(Beginning of SOURCE EXTRACT)

UDC 517.535.4

MATHEMATICS

G. V. EFIMOV

ON THE REPRESENTATION OF ENTIRE FUNCTIONS OF ARBITRARY ORDER OF GROWTH

(Presented by Academician N. N. Bogolyubov, 24 IV 1970)

We shall prove a Fourier-type representation for entire functions of arbitrary order of growth. The proof carried out is a generalization of the method given by I. M. Gel'fand and G. E. Shilov \((^1)\) for entire functions of first order of growth. Another proof of the theorem on the representation of entire functions of arbitrary order of growth on the basis of the theory of Dirichlet series was given by A. F. Leont'ev \((^2)\).

We shall consider classes of entire analytic functions of one complex variable \(z=x+iy\). Let \(g(z)\) be an entire function; then

\[ M_g(r)=\max_{|z|=r}|g(z)|. \]

Let \(h(r)\) be a monotone twice differentiable function, and

\[ h(r)>0,\qquad h'(r)>0,\qquad h''(r)>0. \]

If

\[ \lim_{r\to\infty}\frac{\ln M_g(r)}{h(r)}=1, \]

then we shall say that the entire function \(g(z)\) has exact order of growth \(h(r)\). If \(h(r)=ar^\rho\), then it is customary to say that the entire function has order of growth \(\rho\) and finite type \(a\).

We shall say that the entire function \(g(z)\) belongs to the space \(\mathfrak Z_h\) if for this function \(g(z)\) there exist constants \(\delta>0\) and \(B>0\) such that

\[ |g(z)|\leq Be^{h((1-\delta)|z|)}. \tag{1} \]

We shall prove

Theorem. If \(g(z)\in \mathfrak Z_h\), then this function can be represented in the form

\[ g(z)=\int e^{iz\xi}\,d\sigma_g(\xi), \tag{2} \]

where \(\sigma_g(\xi)\) is a complex completely additive measure in the complex plane \(\xi\), and for this measure there always exists an \(\varepsilon>0\) such that the integral

\[ \int e^{H((1+\varepsilon)|\xi|)}\,|d\sigma_g(\xi)|<\infty, \tag{3} \]

converges, where the function \(H(s)\) is conjugate in the sense of Young (see, for example, \((^3)\)) to the function \(h(r)\), i.e.

(End of SOURCE EXTRACT)
(Beginning of MATERIAL PROVIDED)

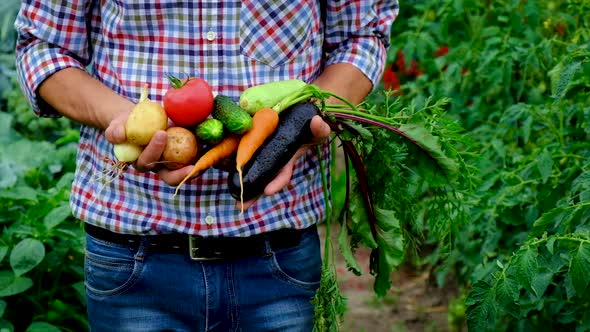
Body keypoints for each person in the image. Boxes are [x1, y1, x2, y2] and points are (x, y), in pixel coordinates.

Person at [15, 1, 398, 331]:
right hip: (133, 259)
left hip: (278, 254)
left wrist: (300, 127)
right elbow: (43, 45)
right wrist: (132, 123)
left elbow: (362, 35)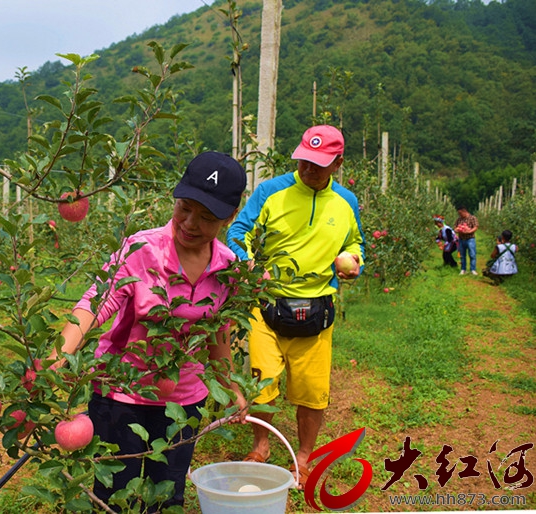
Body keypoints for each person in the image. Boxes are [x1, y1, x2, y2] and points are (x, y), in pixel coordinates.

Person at [50, 151, 248, 511]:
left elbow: (219, 334)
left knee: (167, 495)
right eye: (184, 208)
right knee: (112, 491)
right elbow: (97, 302)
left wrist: (230, 385)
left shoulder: (227, 269)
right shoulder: (142, 249)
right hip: (120, 391)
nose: (189, 223)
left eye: (206, 217)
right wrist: (59, 355)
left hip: (184, 400)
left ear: (229, 218)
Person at [226, 125, 365, 489]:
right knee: (262, 382)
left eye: (319, 164)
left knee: (311, 390)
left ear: (338, 163)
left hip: (317, 307)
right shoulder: (271, 191)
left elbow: (356, 244)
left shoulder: (347, 202)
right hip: (267, 304)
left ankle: (302, 457)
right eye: (304, 161)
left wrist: (353, 262)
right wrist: (250, 264)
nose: (308, 170)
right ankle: (261, 445)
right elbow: (237, 232)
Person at [454, 206, 479, 275]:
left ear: (464, 211)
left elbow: (476, 226)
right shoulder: (459, 219)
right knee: (462, 255)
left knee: (472, 254)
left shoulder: (472, 218)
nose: (460, 215)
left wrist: (469, 231)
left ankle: (473, 269)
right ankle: (463, 269)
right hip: (461, 239)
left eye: (461, 213)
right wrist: (457, 229)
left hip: (470, 238)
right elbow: (455, 227)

(End of MATERIAL PROVIDED)

* YOUR GOAL
Copy out the excerpt on entire functions from "where \(\sigma_g(\xi)\) is" to "function \(h(r)\), i.e.".

* ANSWER BELOW
where \(\sigma_g(\xi)\) is a complex completely additive measure in the complex plane \(\xi\), and for this measure there always exists an \(\varepsilon>0\) such that the integral

\[ \int e^{H((1+\varepsilon)|\xi|)}\,|d\sigma_g(\xi)|<\infty, \tag{3} \]

converges, where the function \(H(s)\) is conjugate in the sense of Young (see, for example, \((^3)\)) to the function \(h(r)\), i.e.